Eric Weddle explained why fans and analysts are wrong to criticize players who hold out

Zach Gelb
October 08, 2018 - 11:23 am

USA Today Images


Many NFL fans seem to not understand why Earl Thomas held out – or why Le’Veon Bell still is.

Well, Eric Weddle understands. He understands from experience.

“Everyone wants to look at these situations (like) the player is always the bad guy, and it’s disappointing for me to hear that,” the five-time Pro Bowl safety said on The Zach Gelb Show. “How many times every year – hundreds of guys get cut before their contract is up. So when a guy is playing at such a high level like those guys are and want to get an extension – look, Earl just wanted an extension. I don’t know the numbers. I don’t know anything about that. But he just wanted to retire a Seahawk – like me wanting to retire a Charger.”

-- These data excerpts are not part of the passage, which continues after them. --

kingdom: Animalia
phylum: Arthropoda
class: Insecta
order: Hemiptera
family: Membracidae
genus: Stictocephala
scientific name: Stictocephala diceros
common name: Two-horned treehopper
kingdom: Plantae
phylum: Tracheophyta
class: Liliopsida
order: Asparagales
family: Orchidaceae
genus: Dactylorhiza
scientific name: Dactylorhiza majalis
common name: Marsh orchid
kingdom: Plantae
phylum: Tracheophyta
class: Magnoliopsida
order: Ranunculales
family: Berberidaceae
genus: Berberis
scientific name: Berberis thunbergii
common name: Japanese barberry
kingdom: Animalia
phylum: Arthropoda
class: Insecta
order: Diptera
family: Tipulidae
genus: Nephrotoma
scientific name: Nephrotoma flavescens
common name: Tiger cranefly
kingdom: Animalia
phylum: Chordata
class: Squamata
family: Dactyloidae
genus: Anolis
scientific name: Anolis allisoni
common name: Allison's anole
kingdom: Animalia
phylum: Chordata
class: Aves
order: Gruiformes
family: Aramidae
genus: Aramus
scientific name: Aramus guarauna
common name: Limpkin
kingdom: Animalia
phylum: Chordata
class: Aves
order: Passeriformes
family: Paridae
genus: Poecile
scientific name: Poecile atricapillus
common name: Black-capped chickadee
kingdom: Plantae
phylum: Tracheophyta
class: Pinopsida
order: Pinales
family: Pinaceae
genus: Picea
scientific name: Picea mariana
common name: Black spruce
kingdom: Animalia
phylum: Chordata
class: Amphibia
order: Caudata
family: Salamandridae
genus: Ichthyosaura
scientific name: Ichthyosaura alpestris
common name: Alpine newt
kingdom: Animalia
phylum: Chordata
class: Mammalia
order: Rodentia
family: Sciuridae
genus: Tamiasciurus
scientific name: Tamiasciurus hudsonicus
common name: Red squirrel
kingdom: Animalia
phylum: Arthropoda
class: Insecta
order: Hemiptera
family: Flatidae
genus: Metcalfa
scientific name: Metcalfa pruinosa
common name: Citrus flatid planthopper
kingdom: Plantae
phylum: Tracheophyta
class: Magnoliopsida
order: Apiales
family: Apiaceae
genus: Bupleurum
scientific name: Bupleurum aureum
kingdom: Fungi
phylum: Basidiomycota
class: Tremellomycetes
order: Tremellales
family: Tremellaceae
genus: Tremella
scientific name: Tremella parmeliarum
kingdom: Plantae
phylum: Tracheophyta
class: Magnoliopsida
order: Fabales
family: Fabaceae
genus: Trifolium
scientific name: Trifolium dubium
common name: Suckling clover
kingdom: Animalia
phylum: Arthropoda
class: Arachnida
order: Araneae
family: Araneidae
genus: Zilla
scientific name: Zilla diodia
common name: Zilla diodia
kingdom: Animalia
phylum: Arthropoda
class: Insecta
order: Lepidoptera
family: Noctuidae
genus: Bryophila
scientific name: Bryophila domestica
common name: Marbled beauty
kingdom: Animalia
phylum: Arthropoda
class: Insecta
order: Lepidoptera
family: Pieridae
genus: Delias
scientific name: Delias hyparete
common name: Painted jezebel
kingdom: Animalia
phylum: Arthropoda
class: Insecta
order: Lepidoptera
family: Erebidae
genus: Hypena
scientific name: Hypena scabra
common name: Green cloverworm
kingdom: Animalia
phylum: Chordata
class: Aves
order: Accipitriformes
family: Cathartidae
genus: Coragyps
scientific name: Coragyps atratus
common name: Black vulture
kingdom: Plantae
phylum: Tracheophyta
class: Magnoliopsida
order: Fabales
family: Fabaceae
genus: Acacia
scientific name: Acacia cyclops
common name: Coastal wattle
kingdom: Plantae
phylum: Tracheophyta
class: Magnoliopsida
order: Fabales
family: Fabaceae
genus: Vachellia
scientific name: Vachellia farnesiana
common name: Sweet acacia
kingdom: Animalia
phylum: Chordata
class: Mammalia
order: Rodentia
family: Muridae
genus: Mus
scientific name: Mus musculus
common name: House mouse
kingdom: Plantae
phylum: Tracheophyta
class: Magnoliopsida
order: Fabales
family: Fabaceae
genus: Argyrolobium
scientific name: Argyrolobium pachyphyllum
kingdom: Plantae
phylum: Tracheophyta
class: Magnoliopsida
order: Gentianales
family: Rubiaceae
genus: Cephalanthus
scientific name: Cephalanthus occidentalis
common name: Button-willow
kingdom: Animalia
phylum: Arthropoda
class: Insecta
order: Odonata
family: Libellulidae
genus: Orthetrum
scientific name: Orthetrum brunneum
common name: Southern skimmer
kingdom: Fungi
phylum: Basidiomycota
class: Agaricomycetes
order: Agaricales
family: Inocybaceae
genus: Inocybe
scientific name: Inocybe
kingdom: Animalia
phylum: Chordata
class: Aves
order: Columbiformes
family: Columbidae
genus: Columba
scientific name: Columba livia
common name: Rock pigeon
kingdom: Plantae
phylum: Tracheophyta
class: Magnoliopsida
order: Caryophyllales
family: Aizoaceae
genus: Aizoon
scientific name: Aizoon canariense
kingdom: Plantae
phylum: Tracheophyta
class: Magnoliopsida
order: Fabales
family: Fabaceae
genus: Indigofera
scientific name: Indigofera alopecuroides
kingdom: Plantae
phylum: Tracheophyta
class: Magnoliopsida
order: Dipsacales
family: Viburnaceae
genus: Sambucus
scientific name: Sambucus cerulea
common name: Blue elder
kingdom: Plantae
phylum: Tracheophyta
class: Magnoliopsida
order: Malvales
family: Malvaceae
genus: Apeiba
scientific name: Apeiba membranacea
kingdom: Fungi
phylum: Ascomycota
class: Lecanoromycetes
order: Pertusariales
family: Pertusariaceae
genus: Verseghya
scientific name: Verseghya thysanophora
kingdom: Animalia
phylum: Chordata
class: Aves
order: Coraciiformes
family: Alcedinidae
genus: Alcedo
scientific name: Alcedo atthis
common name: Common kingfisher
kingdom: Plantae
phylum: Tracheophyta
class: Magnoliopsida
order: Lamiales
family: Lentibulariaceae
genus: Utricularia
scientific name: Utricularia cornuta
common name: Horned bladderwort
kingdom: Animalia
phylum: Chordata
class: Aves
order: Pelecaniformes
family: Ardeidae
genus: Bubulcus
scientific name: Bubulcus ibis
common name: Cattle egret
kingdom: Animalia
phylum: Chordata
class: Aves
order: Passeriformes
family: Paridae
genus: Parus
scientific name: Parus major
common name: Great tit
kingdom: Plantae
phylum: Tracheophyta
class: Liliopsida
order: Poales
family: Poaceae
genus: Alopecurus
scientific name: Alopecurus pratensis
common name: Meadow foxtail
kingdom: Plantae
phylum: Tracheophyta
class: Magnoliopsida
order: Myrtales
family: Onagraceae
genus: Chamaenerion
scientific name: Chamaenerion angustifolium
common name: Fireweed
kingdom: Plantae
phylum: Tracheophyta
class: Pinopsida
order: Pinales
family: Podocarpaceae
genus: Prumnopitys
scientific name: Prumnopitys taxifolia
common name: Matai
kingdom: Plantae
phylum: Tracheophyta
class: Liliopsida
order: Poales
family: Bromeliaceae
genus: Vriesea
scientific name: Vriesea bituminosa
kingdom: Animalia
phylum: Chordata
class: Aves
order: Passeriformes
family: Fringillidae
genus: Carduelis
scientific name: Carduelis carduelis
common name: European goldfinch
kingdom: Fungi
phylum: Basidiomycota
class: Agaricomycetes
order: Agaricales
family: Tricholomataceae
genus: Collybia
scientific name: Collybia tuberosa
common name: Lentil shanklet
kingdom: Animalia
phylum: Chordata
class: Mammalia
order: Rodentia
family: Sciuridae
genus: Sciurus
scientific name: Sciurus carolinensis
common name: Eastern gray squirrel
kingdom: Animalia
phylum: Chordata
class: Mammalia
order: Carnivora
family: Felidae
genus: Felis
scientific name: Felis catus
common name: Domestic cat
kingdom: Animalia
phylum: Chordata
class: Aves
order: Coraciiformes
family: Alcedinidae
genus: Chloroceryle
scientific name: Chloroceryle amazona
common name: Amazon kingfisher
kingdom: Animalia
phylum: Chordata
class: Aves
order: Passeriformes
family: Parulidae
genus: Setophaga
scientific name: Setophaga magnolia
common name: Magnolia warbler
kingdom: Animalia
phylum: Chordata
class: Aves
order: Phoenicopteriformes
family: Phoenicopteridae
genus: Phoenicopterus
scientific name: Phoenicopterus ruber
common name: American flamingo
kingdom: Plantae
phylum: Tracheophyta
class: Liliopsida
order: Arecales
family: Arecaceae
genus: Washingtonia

Weddle played for the Chargers from 2007-15, leading the team in tackles five times in nine seasons. In his final year in San Diego, however, the Chargers made it clear that they had no interest in bringing him back.

“When you don’t feel that they want that and they just want to use you and get you out of there, how are you supposed to go to work every day?” Weddle asked. “How are you supposed to go into that building knowing that they don’t want you around? They just want to use you and move on.”

It seems the same could be said for the Seahawks and Steelers, who elected not to sign Thomas and Bell to long-term deals. Thomas broke his leg in Week 4, and Bell continues to hold out.

“I feel bad for those guys, man,” said Weddle, who signed a four-year deal with the Ravens in 2016. “I feel bad for Earl, the situation he was put in. Looking back at my situation, I wish I would have asked for a trade or just not come until the end of the season – because it was miserable every day. I’m sure it was miserable for him and he’ll come out and say those things. It’s just hard on those players. They give everything for the team, the team, the team – and then it comes down to it, and you don’t feel the same acknowledgment back from the organization. 

“So it’s tough, man,” Weddle continued. “It’s tough as players. But you live, you learn, you move on. Hopefully those guys will get on their feet and end up in a spot where they’re appreciated.”